Time taken: 2.196 seconds
Model:gemini-1.5-flash
In most cases, probably you will have more than one prompt. Writing each prompt is not useful and efficient. Fortunately, Mocomtool is able to read JSON files. In repo, you will see a JSON format template in templates/. To get more stable results use it.
{
"prompt1": {
"prompt" :"This is a prompt"
},
"prompt2":{
"prompt" :"This is a prompt"
},
"prompt3":{
"prompt" :"This is a prompt"
}
...
}Put your prompts in JSON file and MocomTool handle everything for you. To reach a JSON file, there is a parameter named json.
(.venv) user@computer ~ % python mocom.py compare prompts.json —-json --gemini --gptAssume that you want to compare 10 prompts with 3 LLM models. You do not have to remember if the responses are good or not. There is a manual scoring part for end of each prompt and responds. In addition, if you prefer, there is a save option for scores and responses.
{
"prompt1": {
"prompt": "What is your name?",
"responses": {
"gemini": "I don't have a name. I am a large language model, and I am not a person. I am a computer program that can generate text, translate languages, write different kinds of creative content, and answer your questions in an informative way. \n",
"gpt": "I am an AI assistant and I do not have a personal name.

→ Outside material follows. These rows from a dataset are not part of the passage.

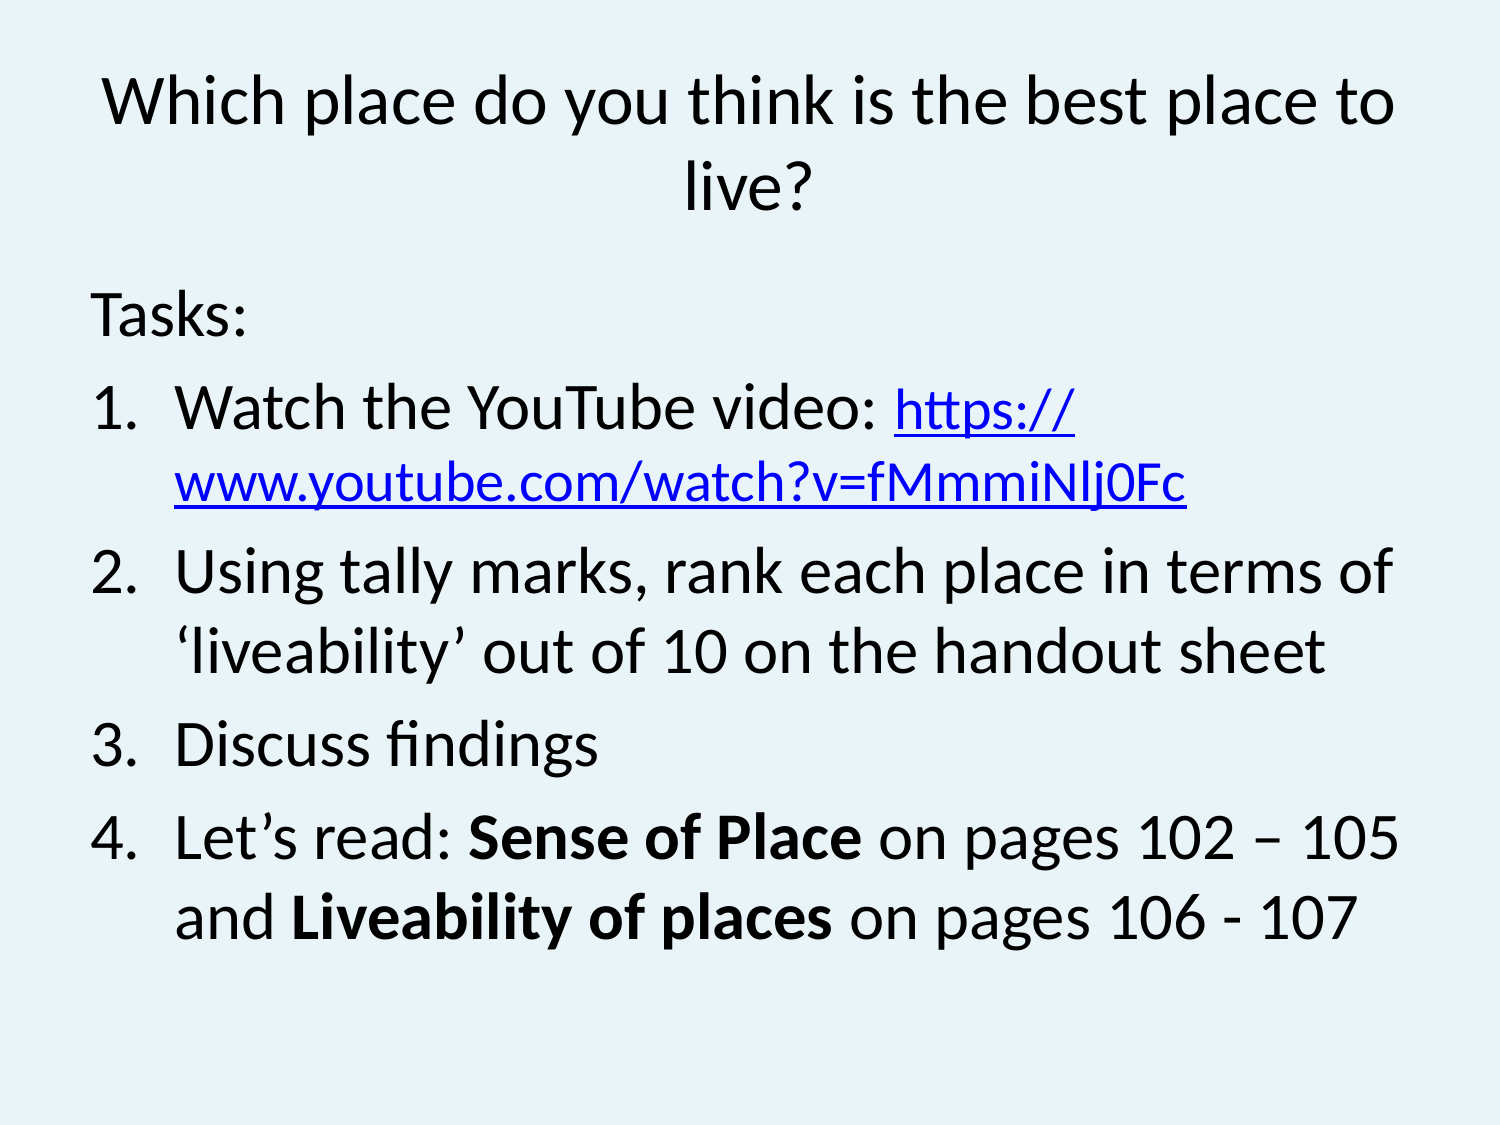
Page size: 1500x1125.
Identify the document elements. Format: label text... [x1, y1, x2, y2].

title Which place do you think is the best place to live? [75, 45, 1425, 233]
list Tasks: Watch the YouTube video: https://www.youtube.com/watch?v=fMmmiNlj0Fc Using tally marks, rank each place in terms of ‘liveability’ out of 10 on the handout sheet Discuss findings Let’s read: Sense of Place on pages 102 – 105 and Liveability of places on pages 106 - 107 [75, 262, 1425, 1005]
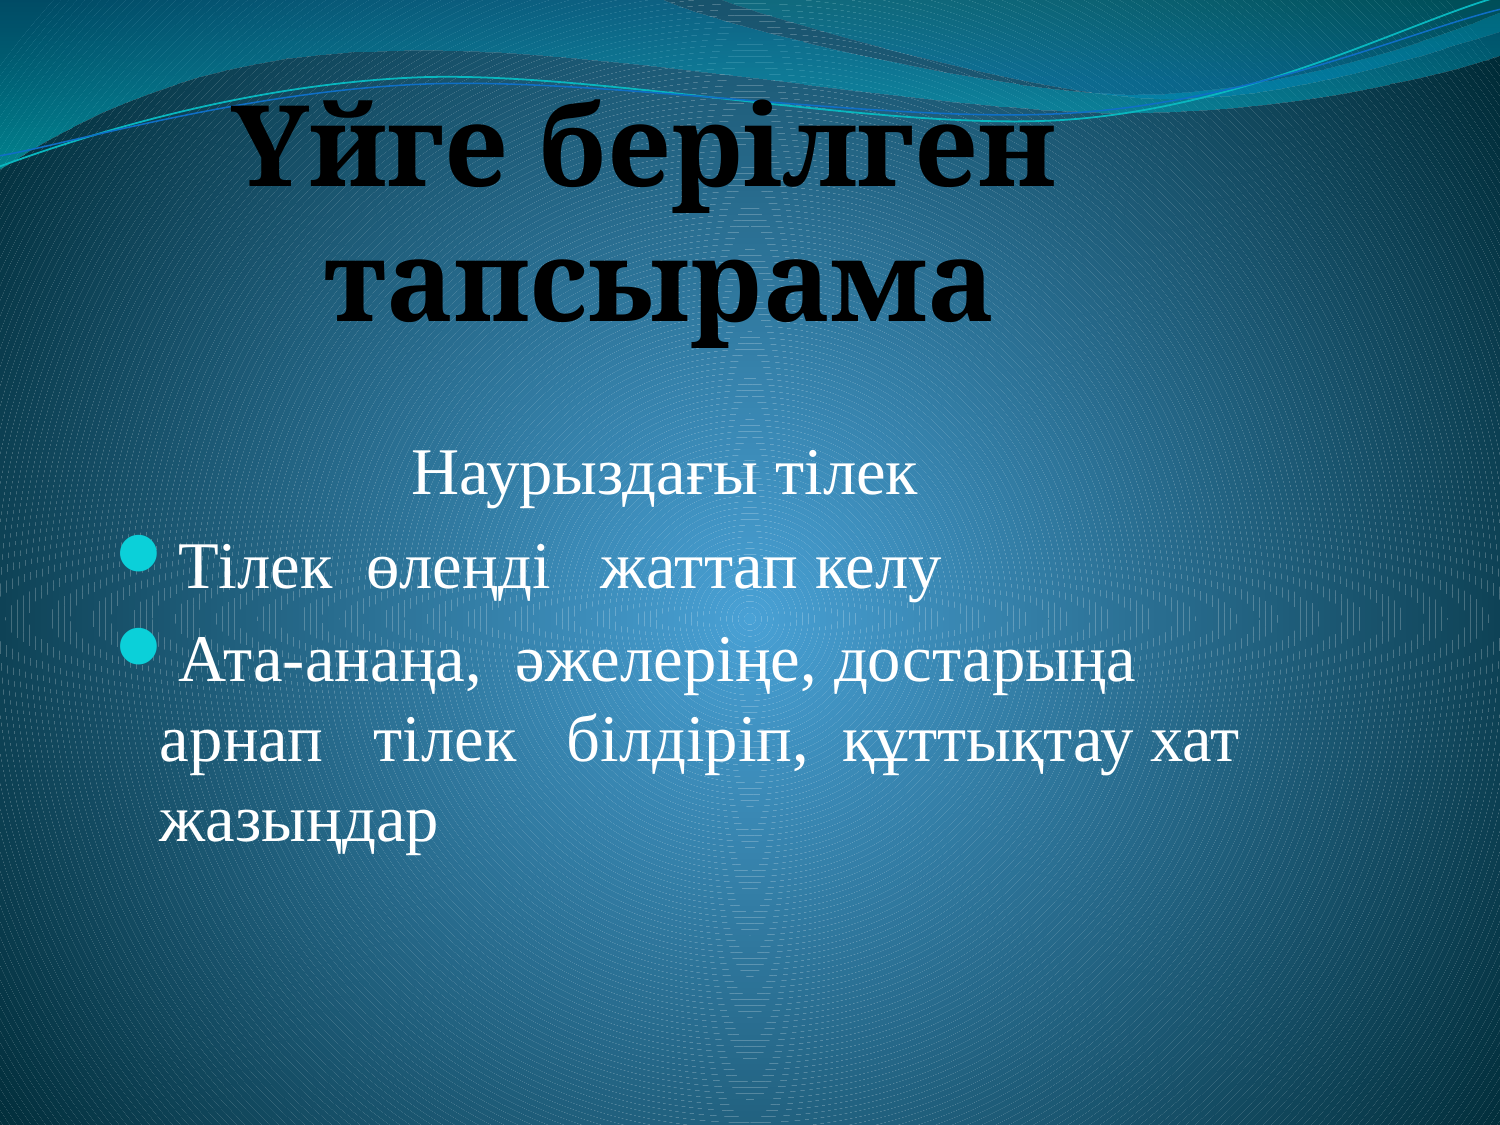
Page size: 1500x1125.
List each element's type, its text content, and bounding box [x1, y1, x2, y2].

text_box Үйге берілген тапсырама [1, 66, 1317, 352]
list Наурыздағы тілек Тілек өлеңді жаттап келу Ата-анаңа, әжелеріңе, достарыңа арнап тілек білдіріп, құттықтау хат жазыңдар [100, 420, 1329, 1000]
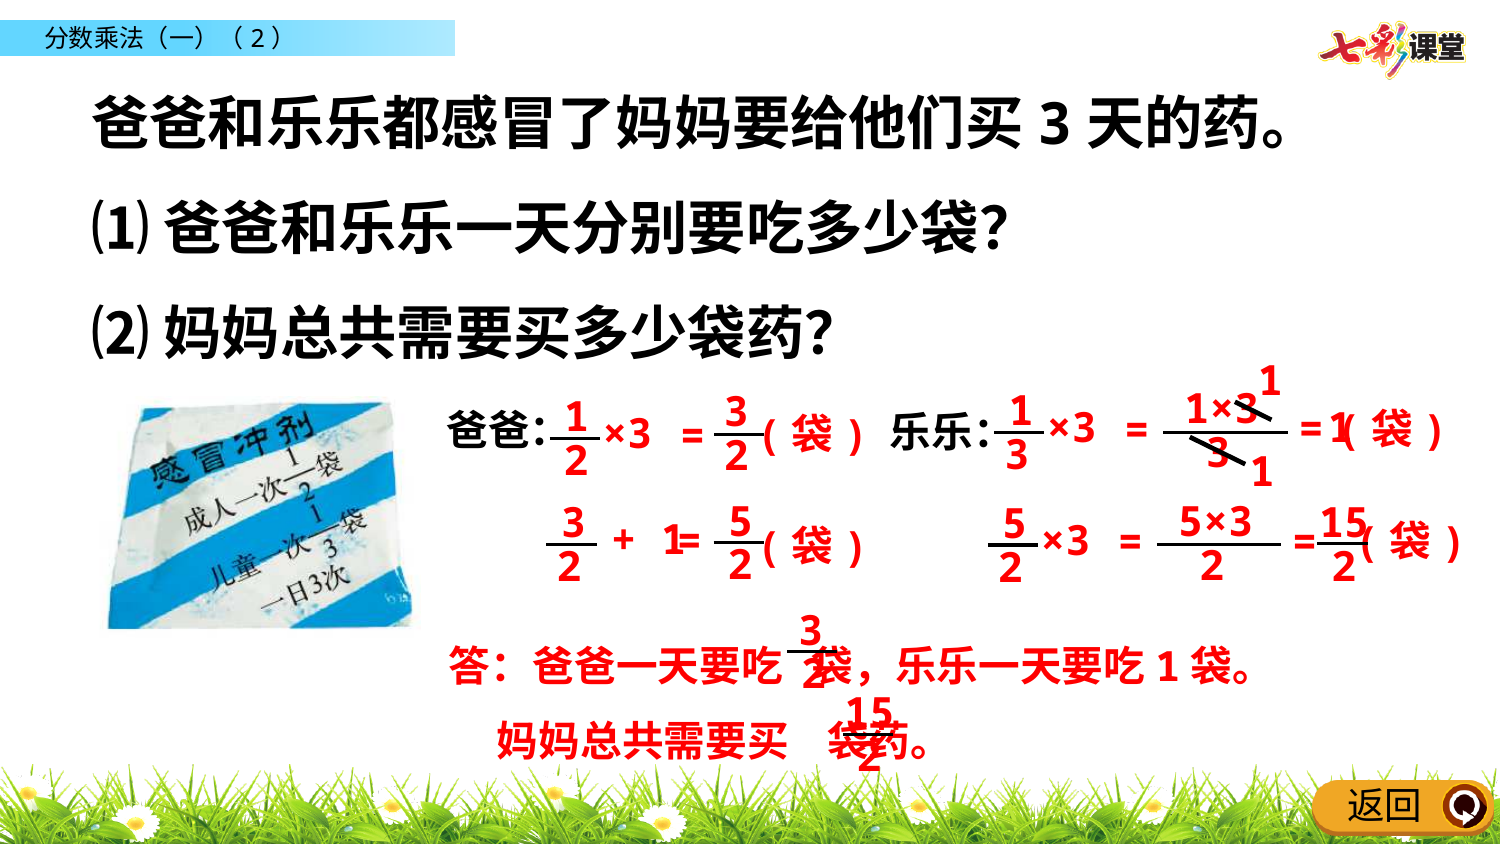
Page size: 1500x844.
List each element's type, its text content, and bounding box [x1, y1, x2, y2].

text_box 爸爸： [431, 396, 544, 462]
picture [0, 764, 1500, 844]
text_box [543, 486, 870, 594]
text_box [549, 377, 870, 486]
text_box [433, 595, 1345, 789]
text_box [984, 487, 1468, 599]
text_box 乐乐： [874, 398, 985, 463]
picture [1316, 20, 1468, 80]
picture [82, 396, 421, 638]
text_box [990, 345, 1450, 485]
text_box 爸爸和乐乐都感冒了妈妈要给他们买3天的药。 ⑴爸爸和乐乐一天分别要吃多少袋？ ⑵妈妈总共需要买多少袋药？ [76, 43, 1362, 374]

You can just refer to me as Assistant. How can I help you today?"
},
"scores": {
"gemini": 5,
"gpt": 4
}
},
"prompt2": {
"prompt": "What is your quest?",
"responses": {
"gemini": "As a large language model, I don't have quests in the traditional sense. I don't have personal goals or aspirations. My purpose is to be helpful and informative. \n\nHowever, you could say my \"quest\" is to learn and grow. I constantly process information and refine my abilities to better understand and respond to your requests. \n\nMy quest is also to be a valuable tool for humans. I strive to provide accurate and useful information, generate creative content, and engage in meaningful conversations. \n\nSo, if you have a question, a task, or simply want to chat, I'm here to help. Tell me what you need, and let's embark on this quest together! \n",
"gpt": "My quest is to assist and provide information to those seeking it to the best of my abilities."
},
"scores": {
"gemini": 1,
"gpt": 7
}
},
"prompt3": {
"prompt": "What is your favorite color?",
"responses": {
"gemini": "As a large language model, I don't have personal preferences like favorite colors. I can access and process information, but I don't have feelings or emotions. \n\nWhat is your favorite color? \ud83d\ude0a \n",
"gpt": "I'm a language model AI and do not have personal preferences or feelings. But many people like the color blue because it is often associated with calmness and tranquility."
},
"scores": {
"gemini": 2,
"gpt": 2
}
}
}In most comparison cases, probably a developer will wonder if open-source models overcome the problem that is being tested. Mocomtool includes Ollama and Groq supports. If you do not know what they are, definitely take a look.
To use Ollama and Groq, choose your models in modelsConfig/models.py
OLLAMA_MODEL_NAME = "gemma2:2b"
GROQ_MODEL_NAME = "llama-3.1-8b-instant"and call them on terminal
(.venv) user@computer ~ % python mocom.py compare 'hello' --ollama --groq
prompt : hello
groq:
Hello, how can I assist you today?
Time taken: 0.347 seconds
Model:llama-3.1-8b-instant
ollama:
Hello! 👋 How can I help you today? 😄
Time taken: 4.162 seconds
Model:gemma2:2b
If you would like to test all models or multi-models at the same time, you do not have to type all of their names. Check modelsConfig/models.py, you will see a dict named CALL_ALL_MODELS.
CALL_ALL_MODELS = {'gpt' :False,
'gemini':False,
'claude':False,
'groq' :False,
'ollama':False,
}turn models to True, which you want to test, and type --all on terminal
(.venv) user@computer ~ % python mocom.py compare 'hello' --all
MocomTool will run all models that you chose.